The National Cyber Emergency Response Team (CERT) has issued an advisory warning about a rise in cyber threats targeting video conferencing platforms, including Zoom and Google Meet.
According to National CERT, the increased reliance on online meeting applications has led to a surge in incidents such as unauthorized access to meetings, account takeovers, and data leaks.
Platforms used without proper security measures are particularly vulnerable to hacking, data theft, service disruption, and attacks on participants’ devices.

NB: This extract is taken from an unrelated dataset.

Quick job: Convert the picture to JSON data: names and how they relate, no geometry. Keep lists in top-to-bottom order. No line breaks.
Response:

“Zoom Bombing” and Unauthorized Access
The advisory highlighted that attackers are exploiting weak security controls to enter private meetings without permission, a practice commonly referred to as “Zoom bombing”. Such breaches can expose confidential discussions, sensitive data, and organizational systems to significant risk.

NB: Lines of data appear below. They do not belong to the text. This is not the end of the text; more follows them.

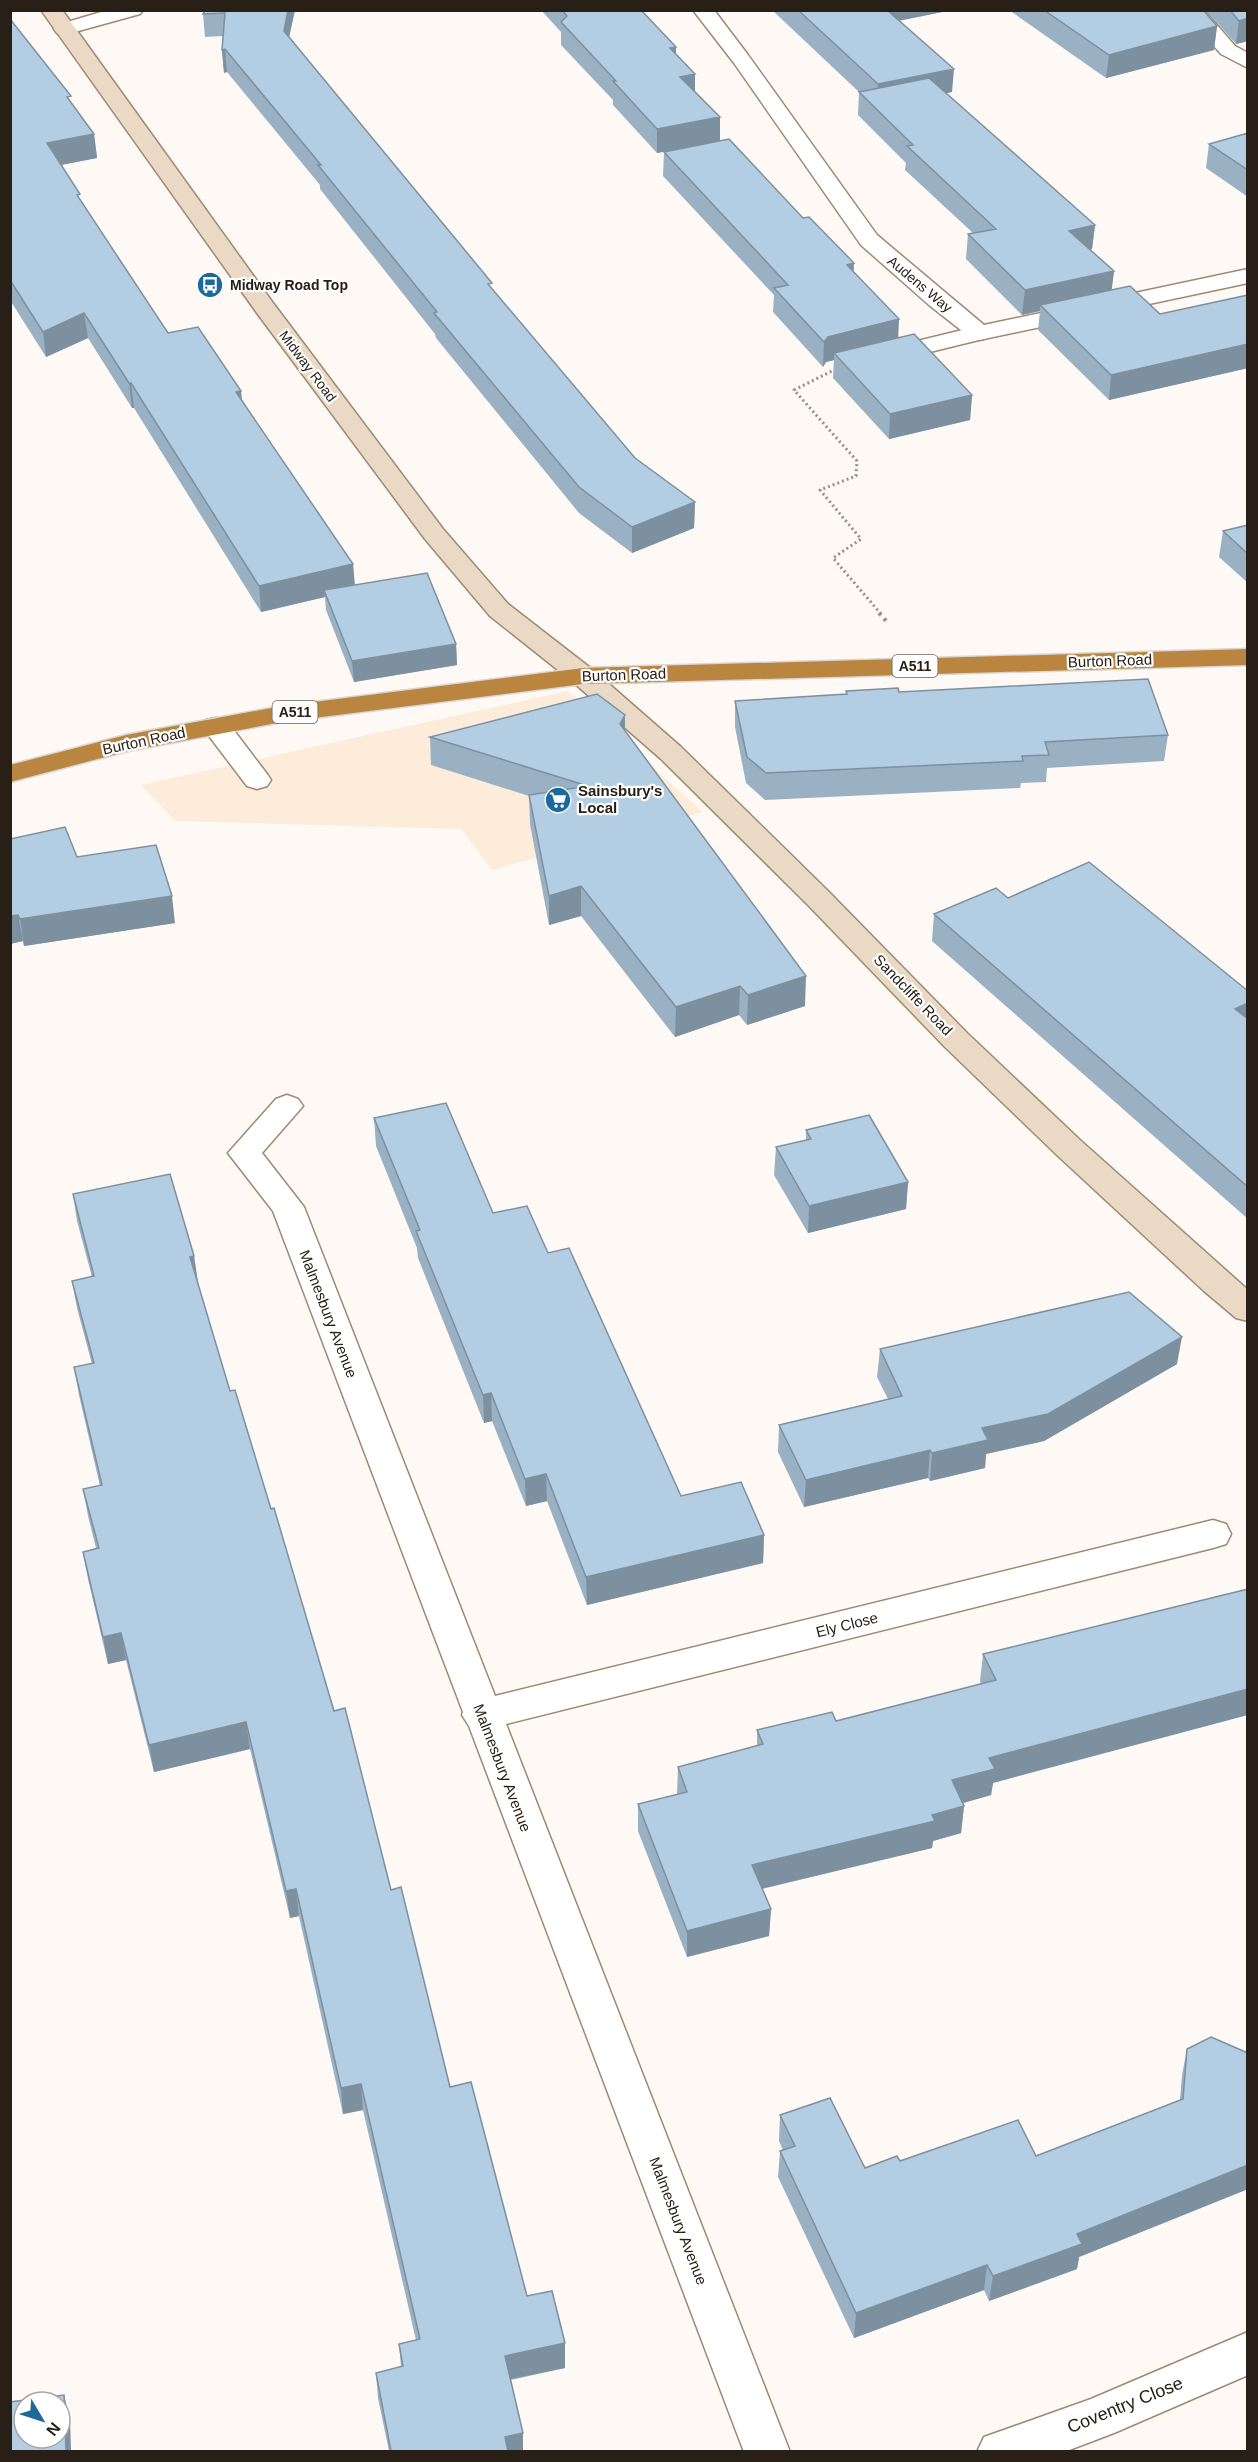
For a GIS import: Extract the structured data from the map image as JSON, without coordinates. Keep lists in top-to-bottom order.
{
  "streets": {
    "highway": ["Burton Road", "A511"],
    "main road": ["Midway Road", "Sandcliffe Road"],
    "street": [
      "Audens Way",
      "Malmesbury Avenue",
      "Ely Close",
      "Coventry Close"
    ]
  },
  "crossings": [
    ["Midway Road", "Burton Road"],
    ["Midway Road", "Sandcliffe Road"],
    ["Burton Road", "Sandcliffe Road"],
    ["Malmesbury Avenue", "Ely Close"]
  ],
  "places": {
    "bus stop": ["Midway Road Top"],
    "supermarket": ["Sainsbury's Local"]
  },
  "north": "bottom right"
}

National CERT noted that successful attacks could result in:
-
Unauthorized participants joining meetings
-
Leakage or theft of sensitive information
-
Service disruption through denial-of-service (DoS) attacks
-
Misuse of platform management tools and interfaces
Recommendations to Reduce Cyber Risks
To minimize threats, National CERT advised the following precautions:
-
Share meeting links securely and distribute meeting IDs just before sessions start
-
Enable waiting rooms and lock meetings after all participants have joined
-
Limit screen sharing to hosts by default
-
Treat meeting links like sensitive login credentials
-
Keep devices and software updated regularly
Organizational Security Measures
The advisory also emphasized the need for stronger organizational controls, including:
-
Layered security measures
-
Network segmentation
-
Intrusion detection systems
-
Continuous monitoring of meetings and systems
In case of suspicious activity, National CERT recommended:
-
Immediately removing unauthorized users
-
Reporting incidents promptly
-
Reviewing system logs for irregularities
-
Ensuring secure backups of critical data
Advisory Aimed at Government, Businesses, and Individuals
National CERT stated that the advisory is designed to help government departments, businesses, and individual users reduce cyber risks as reliance on online meeting platforms continues to grow.